Work with the Research Core to incorporate a multidisciplinary approach evaluating the role of environmental exposures into current Center pilot projects.
Two key research projects were implemented during the current project period.
1. Through the Neighborhoods Matter project, the EH core has worked in collaboration with the Department of Sociology to investigate traffic-related air pollution in diverse neighborhoods of Atlanta. Our primary goal in the study was to estimate exposures to traffic-related air pollution in neighborhoods in which public housing residents have relocated. We sampled four census tracts of varying poverty levels (low (<20%), medium-low (20-30%) medium-high (30-40%) and high (>40%)) in which residents participating in the Neighborhoods Matter study had moved. We measured nitrogen dioxide (NO2) as the marker for traffic-related air pollution by placing 30 monitors in each census tract (for a total of 120 sites overall). We recruited more than 20 university and community volunteers to install and remove the monitors in October 2012. Initial results suggest that census tracts with highest poverty levels were exposed to statistically significantly higher levels of NO2 as compared to the lower poverty census tracts during the two week time period. We have presented the initial results of this work at the meeting organized by NIMHD for those with environmental supplement in December 2012 and at a meeting held at GSU on Health Disparities (supported by the larger Center grant) in March 2013. We are currently analyzing the data and preparing to present it meetings in the fall as well as submit publications on it.

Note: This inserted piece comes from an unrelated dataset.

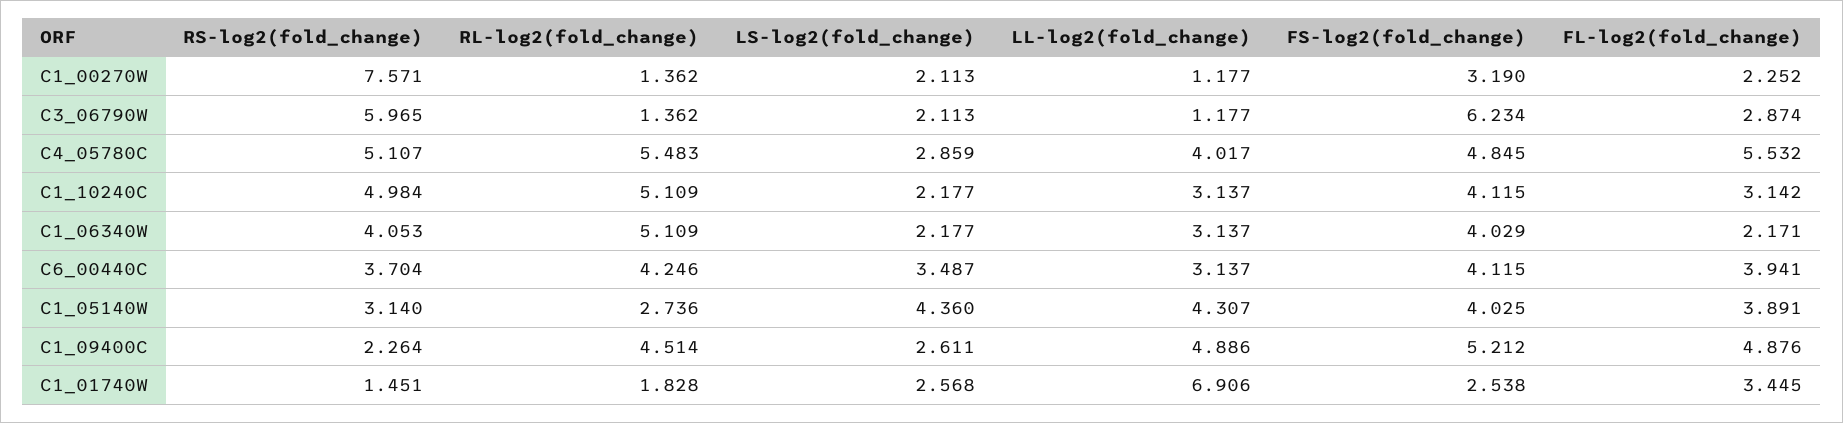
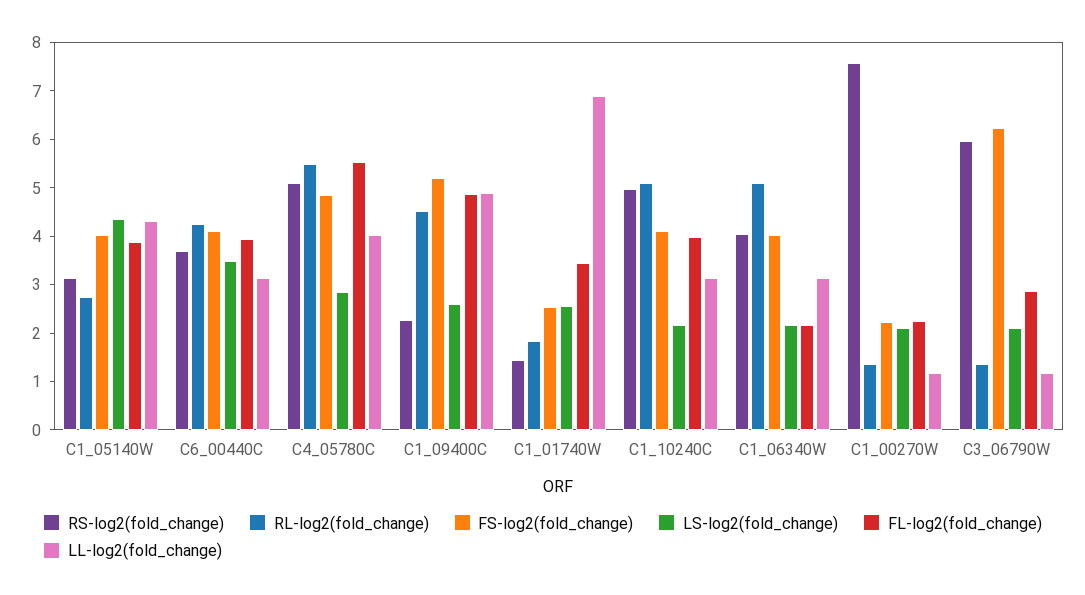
FS-log2(fold_change), C1_00270W: 3.19 -> 2.2
FL-log2(fold_change), C1_10240C: 3.142 -> 4

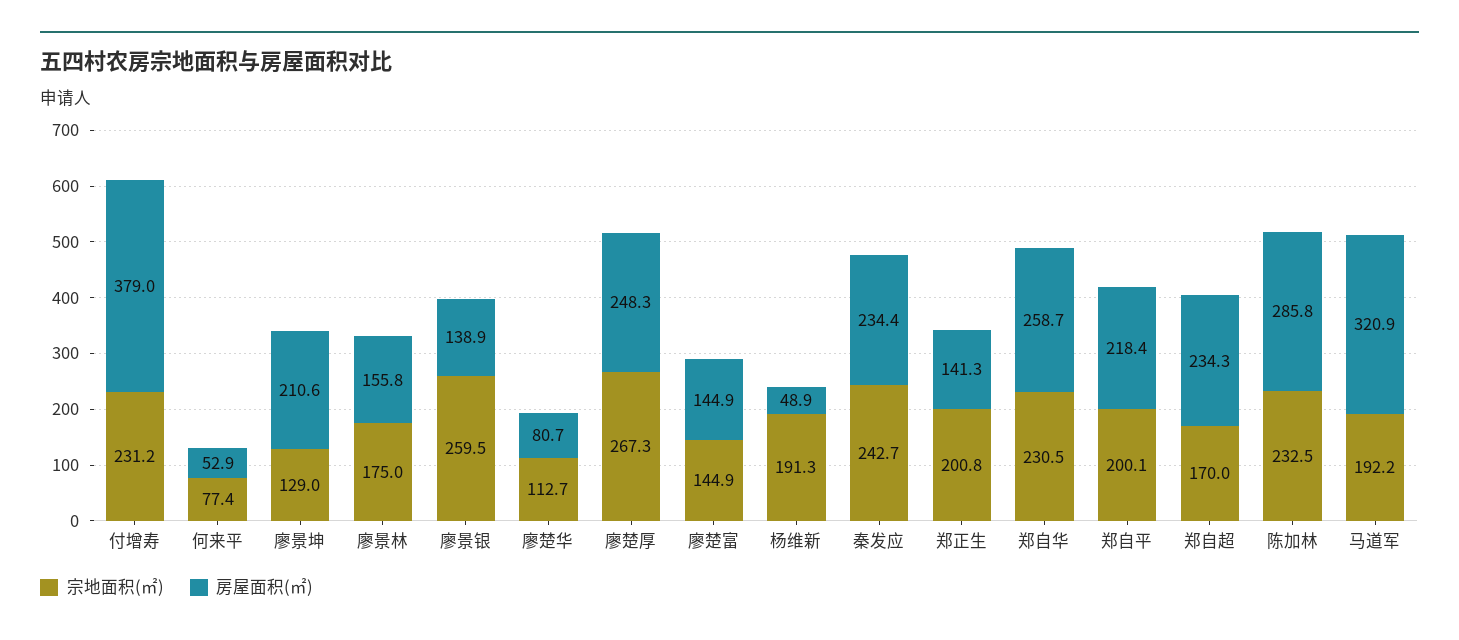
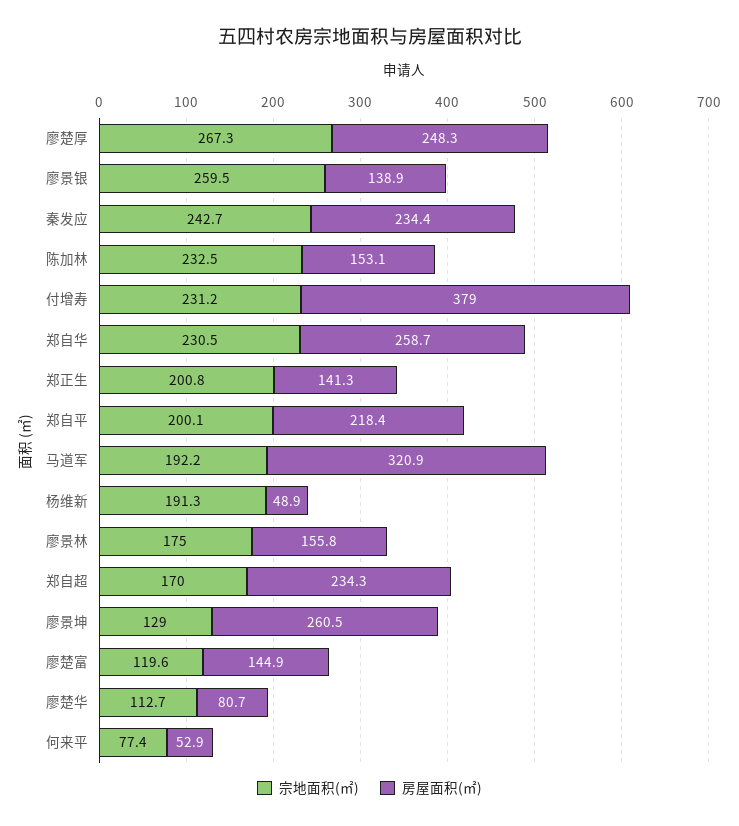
房屋面积(㎡), 廖景坤: 210.6 -> 260.5
宗地面积(㎡), 廖楚富: 144.9 -> 119.6
房屋面积(㎡), 陈加林: 285.8 -> 153.1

2. The second project was developed in collaboration with a community based organization Mothers and Others for Clean Air. This project, which was also supported by a grant from Kaiser Permanente to Mothers and Others for Clean Air, involved monitoring air pollutants at a school both prior to and after installation of vegetative barriers. Additional monitoring will be completed in fall 2013 to determine any impact after the vegetation has been installed for a longer time period. Students and teachers at the school were also engaged in the monitoring and installation of the vegetative barriers.
Overall significance of the results: Our initial investigation into traffic related air pollutants suggest that high traffic areas had significantly higher NO2 than low traffic areas within the <20% poverty and >40% poverty tracts. Preliminary multivariate models identify poverty level, distance to interstate highway, and average daily traffic as significant predictors of NO2. There is a significant interaction between poverty and distance to interstate highway. Our results are consistent with the siting of major roadways in high poverty areas, which leads to higher levels of traffic-related air pollution. There is an indication of an independent effect of socioeconomic condition that further analyses will elucidate more fully.

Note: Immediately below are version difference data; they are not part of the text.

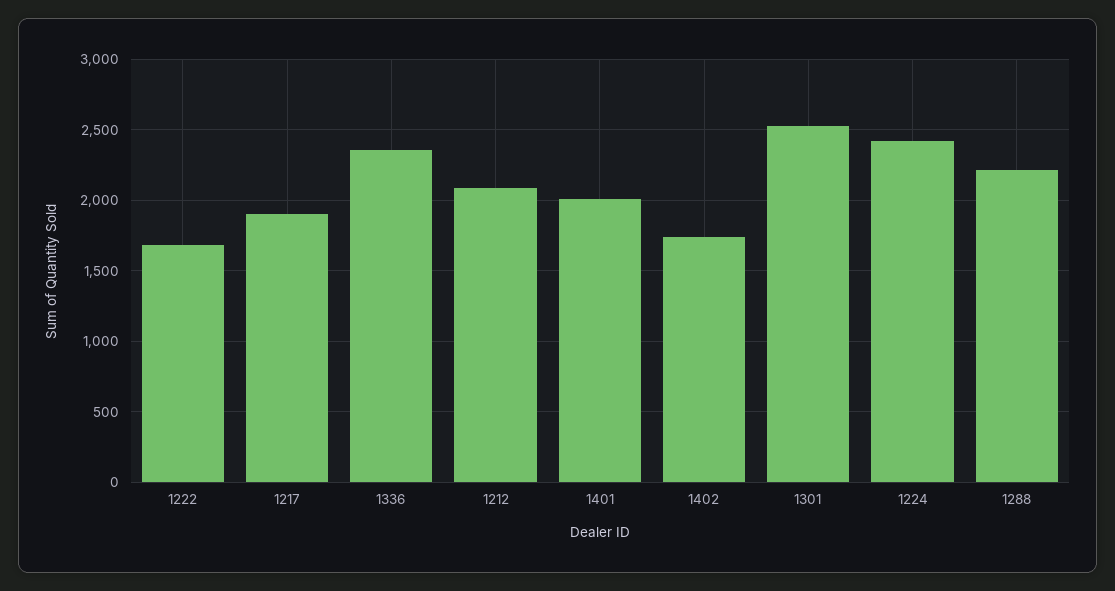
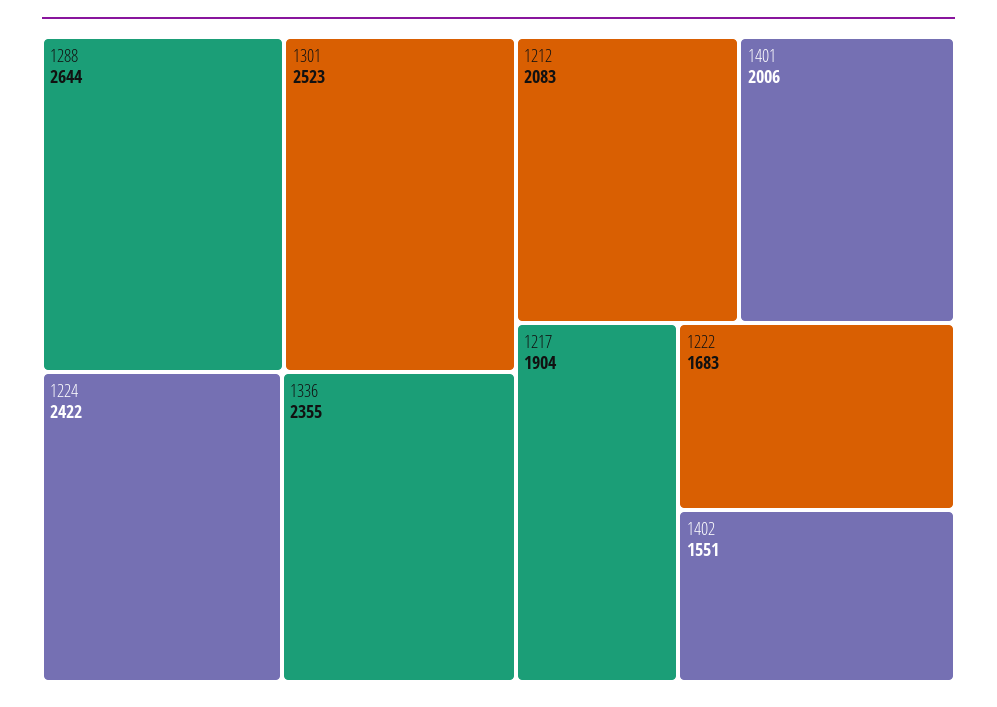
1402: 1750 -> 1551
1288: 2200 -> 2644

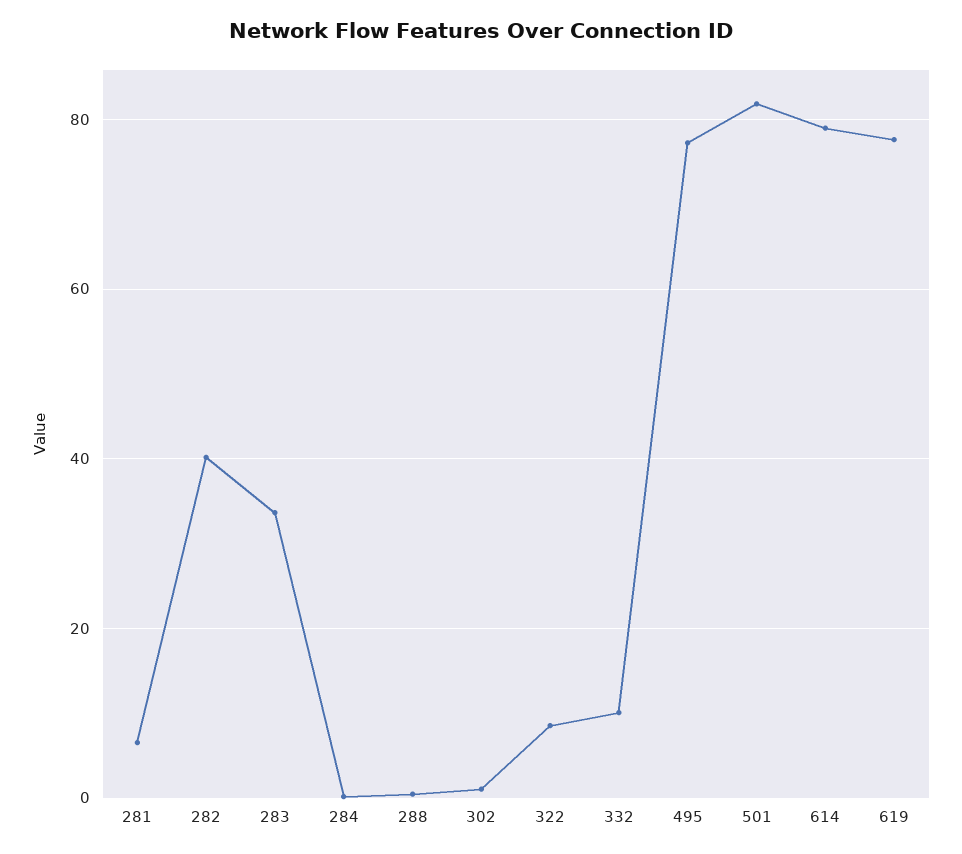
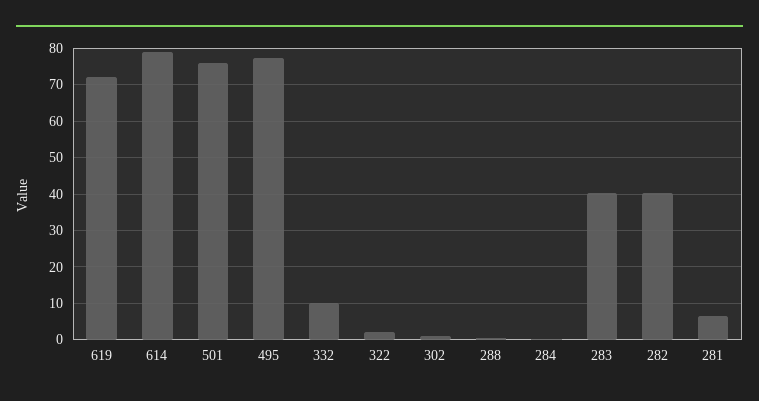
283: 34 -> 40
322: 8 -> 2
501: 82 -> 76
619: 78 -> 72

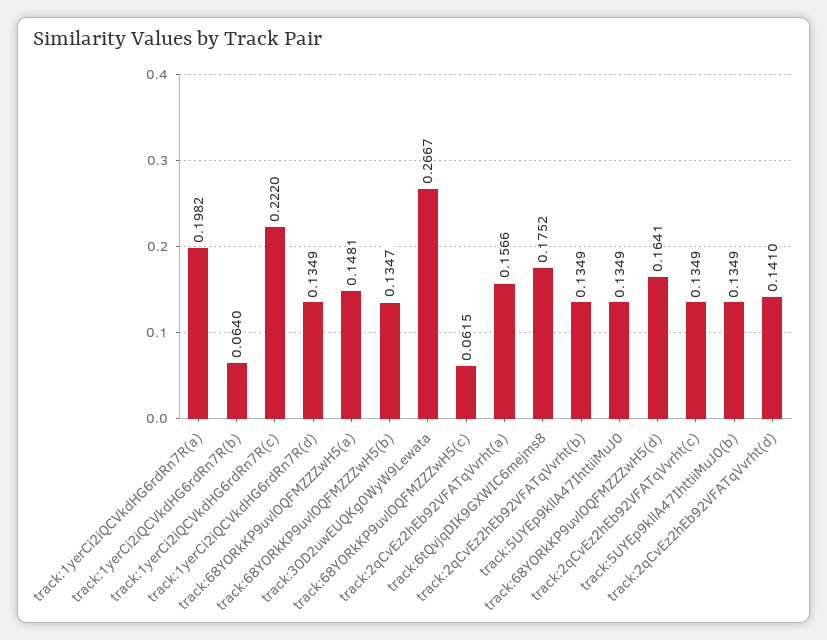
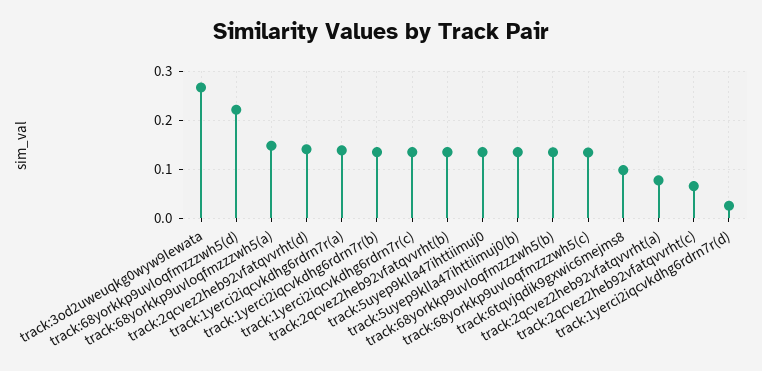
track:1yerCi2iQCVkdHG6rdRn7R(a): 0.1982 -> 0.14
track:1yerCi2iQCVkdHG6rdRn7R(b): 0.064 -> 0.14
track:1yerCi2iQCVkdHG6rdRn7R(c): 0.222 -> 0.14
track:1yerCi2iQCVkdHG6rdRn7R(d): 0.1349 -> 0.02
track:68YORkKP9uvlOQFMZZZwH5(c): 0.0615 -> 0.14
track:2qCvEz2hEb92VFATqVvrht(a): 0.1566 -> 0.08
track:6tQvjqDIK9GXWIC6mejms8: 0.1752 -> 0.1
track:68YORkKP9uvlOQFMZZZwH5(d): 0.1641 -> 0.22
track:2qCvEz2hEb92VFATqVvrht(c): 0.1349 -> 0.06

- Continue to coordinate meeting of key stakeholders in Environmental Health in the Atlanta area for additional meetings in Fall 2013.

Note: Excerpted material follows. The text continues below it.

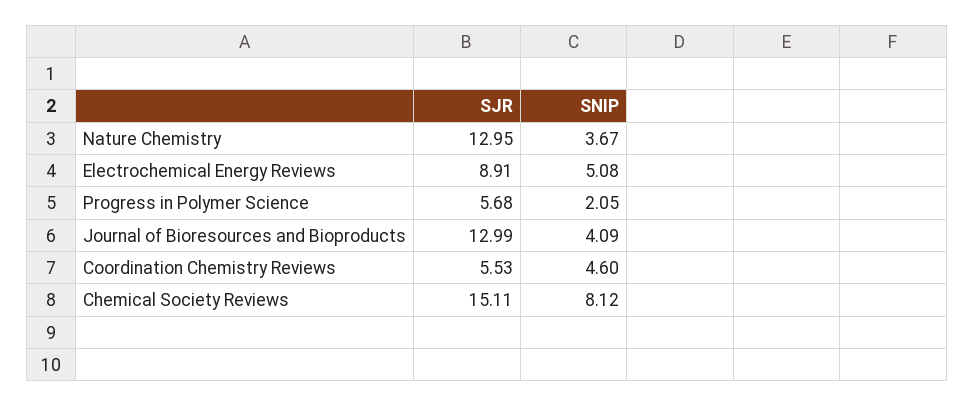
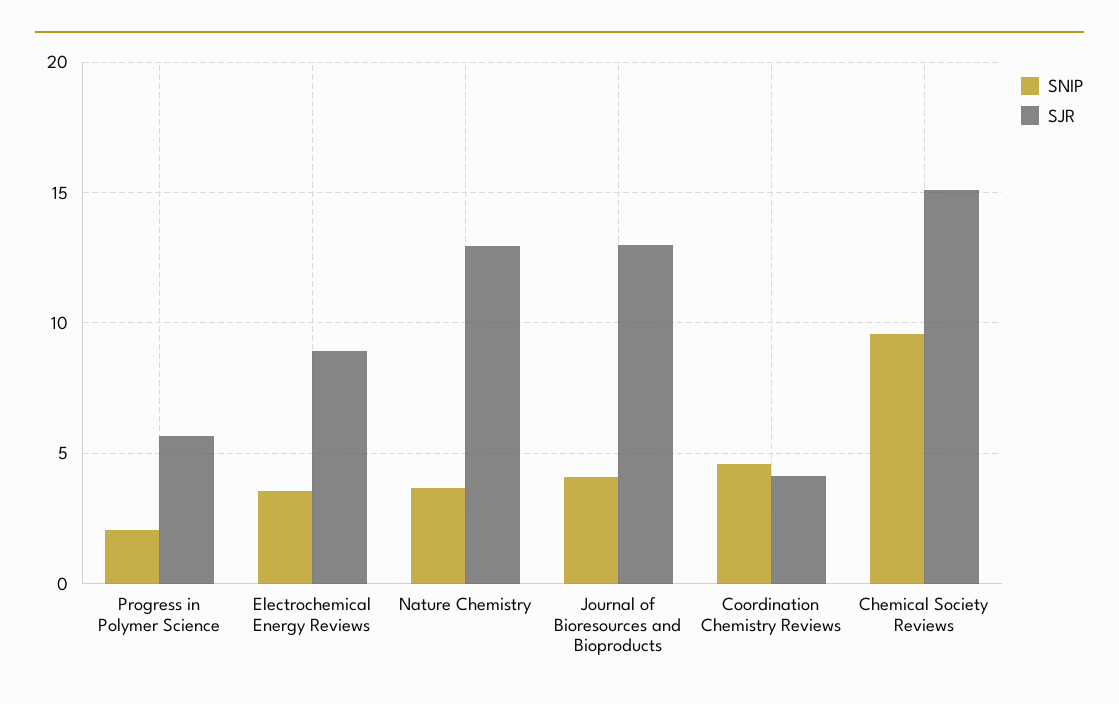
SNIP, Electrochemical Energy Reviews: 5.08 -> 3.5
SJR, Coordination Chemistry Reviews: 5.53 -> 4
SNIP, Chemical Society Reviews: 8.12 -> 9.5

- Work with key community members to support additional community member capacity building around environmental monitoring.
- Continue to analyze data and develop presentations and publications to present the results of the coalition building as well as research activities of the Environmental Health Core researchers and community members.
- We will also continue to leverage the resources provided for the Environmental Health Core Grant to be able to apply for additional grants to enhance research, knowledge and action on environmental health disparities in Atlanta and beyond.